*EXPLORE THE MATERIAL*
**A)** Using the Boukhelal case summary, answer each of these:
(i) In which court division was the matter heard, and before which judge?
(ii) Of which country was the applicant a citizen?
(iii) What did the Tribunal decide on the question of leave to appeal?
**B)** Extend the Boukhelal case summary, picking up after its final sentence.

R v. Immigration Appeal Tribunal, Ex parte Tewfik Boukhelal

R v IMMIGRATION APPEAL TRIBUNAL
ex parte TEWFIK BOUKHELAL

CO/3542/96 25 October 1996 Queen's Bench Division: Laws J Political asylum-appeal dismissed-leave to appeal to Tribunal refused factual error by adjudicator-not apparent from determination-no reference to error in grounds put to Tribunal-whether Tribunal had obligation to search papers to identify, factual error-whether judicial review appropriate. The applicant for leave to move for judicial review was a citizen of Algeria. He had been refused asylum by the Secretary of State. His appeal was dismissed by a special adjudicator. The Tribunal refused leave to appeal. Counsel submitted that the special adjudicator had failed to consider the applicant as a member of a social group. He had also made a fundamental factual error in his account of the applicant's relevant history.

*DATA SECTION*
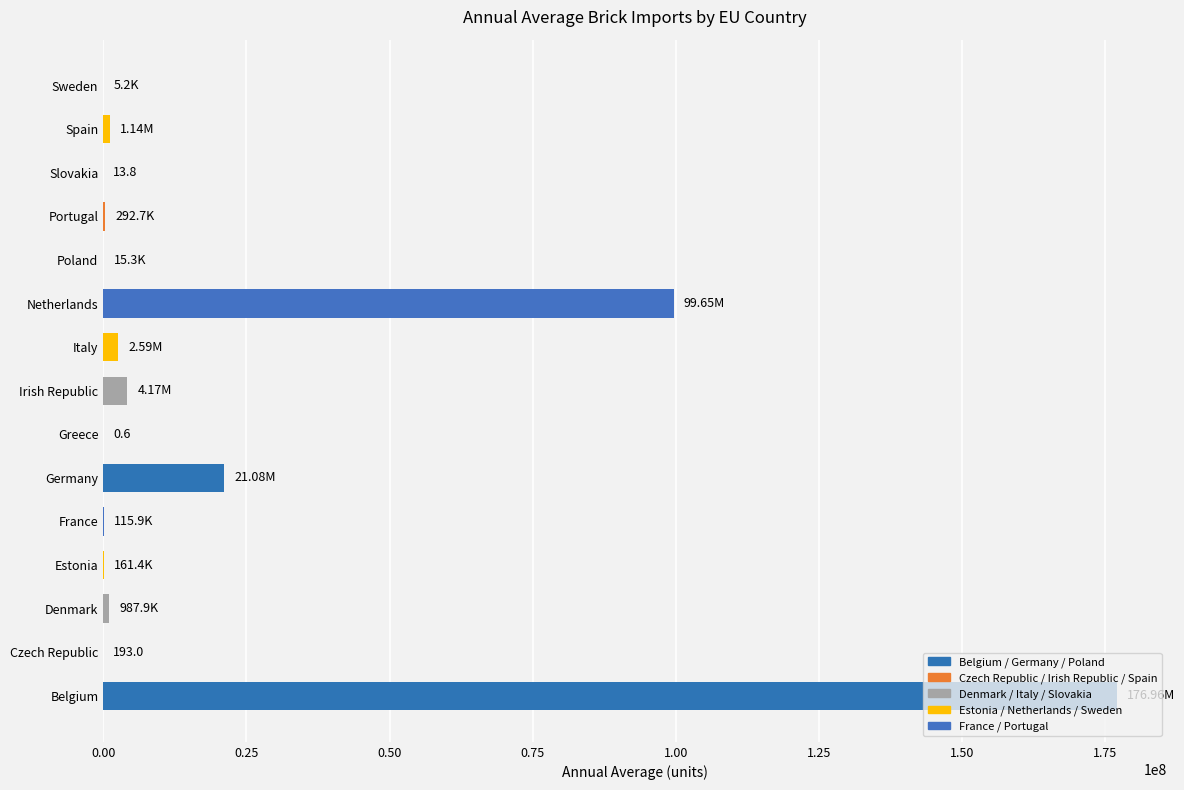

Between Germany and Sweden, which is larger?

Germany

*ANSWERS BY ITEM*
**A)**
(i) Queen's Bench Division, before Laws J.
(ii) Algeria.
(iii) The Tribunal refused leave to appeal.

**B)**
Held:

1. Albeit the special adjudicator had not referred specifically to a social group he had dealt fully with the case on the merits.

2. The special adjudicator's error of fact had not been brought to the attention of the Tribunal in grounds put to it. To discover it the Tribunal would have been obliged to scrutinise the interview notes as well as the determination, and it was not Wednesbury unreasonable for them not to have done so.

3. It was very important that appellants taking a case to the Tribunal should identify the basis on which they asserted that the adjudicator had erred. Where it was asserted that there was an error of fact it was particularly important that the point should be identified.

Miss R Chapman for the applicant

A Underwood for the respondent

Case referred to in the judgment:

R v Immigration Appeal Tribunal ex part Mustafa Arslan [1997] Imm AR 63.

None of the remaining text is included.